De tumbo en tumbo
Tres errores de la oposición:
La
legitimación para la reelección de Evo Morales está cada vez más cerca ante la esterilidad de los
opositores.
La
oposición y sus analistas coinciden y exigen, imploran y desean un referendo
para lograr una reforma parcial a la CPE.
Primer
error: pretender modificar un parágrafo de una disposición transitoria del
cuerpo constitucional.
Los
puntos transitorios son eso, puentes entre la anterior y la actual Carta Magna
y son parte del cuerpo textual de la CPE, es decir, es un “apéndice” que tiene
sus tiempos y alcances plenamente especificados.
En
el caso del polémico parágrafo II de la disposición transitoria primera, este
se dilucidará en la elección de diciembre de 2014 y lo que queda es esperar el
fallo de los magistrados del Tribunal Constitucional Plurinacional.
Lo
que les queda, es hacer un estudio e interpretación de ese precepto y así dejar
clara la figura ante la opinión pública del por qué resulta inconstitucional la
“re-reelección”. Los abogados constitucionalistas y técnicos deberían trabajar
en ello, en vez de dárselas de analistas políticos que sólo critican al régimen,
aunque tengan bases para ello.
Segundo
error: La oposición desconoce que existe una Ley del Código de Procedimiento
Constitucional.
Fue
con esa figura con la que se aplicó la consulta de “Ley de Aplicación Normativa”,
mientras por su lado, pretenden convocar en los siguientes días al llenado de
firmas de al menos 20 por ciento del padrón electoral.
Por
prelación, primero se dilucidará la consulta de la bancada oficialista en el Senado
y luego, si prospera, se podrá hablar de un referendo. Aunque si el Tribunal
Constitucional falla de una u otra forma, eso es inapelable y ni siquiera el
referendo se aplicaría.
En
otras palabras, tarde la reacción.
Tercer
error: el espejismo del voto nulo de octubre de 2011.
Finalmente,
creer que el referendo les será favorable tras la experiencia de la elección
judicial, donde la proporción fue de 60 – 40 en contra del absolutismo “masista”

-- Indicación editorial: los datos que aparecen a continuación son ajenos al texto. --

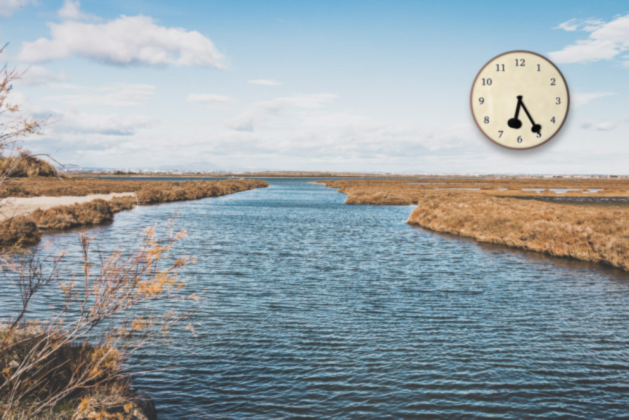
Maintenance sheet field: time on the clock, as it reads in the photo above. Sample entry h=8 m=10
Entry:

es pecar de ingenuo, pues una cosa fue la designación de magistrados casi
desconocidos y otra muy diferente es la figura ultra-mediatizada del mandatario.
Esperar
que la población diga “el anterior mandato cuenta” o “no puede haber segunda reelección
en este caso” o cualquier figura que se especule para la pregunta dirimidora
entre un Sí o un No, y que sea negativa al mandatario es poner todos los huevos
en una canasta.
Ahora
bien, existe un conflicto ético y una errada doble interpretación del régimen. Si
la oposición quiere surgir, debería apelar a observar esos detalles que al
final son el sumo de esta controversia política.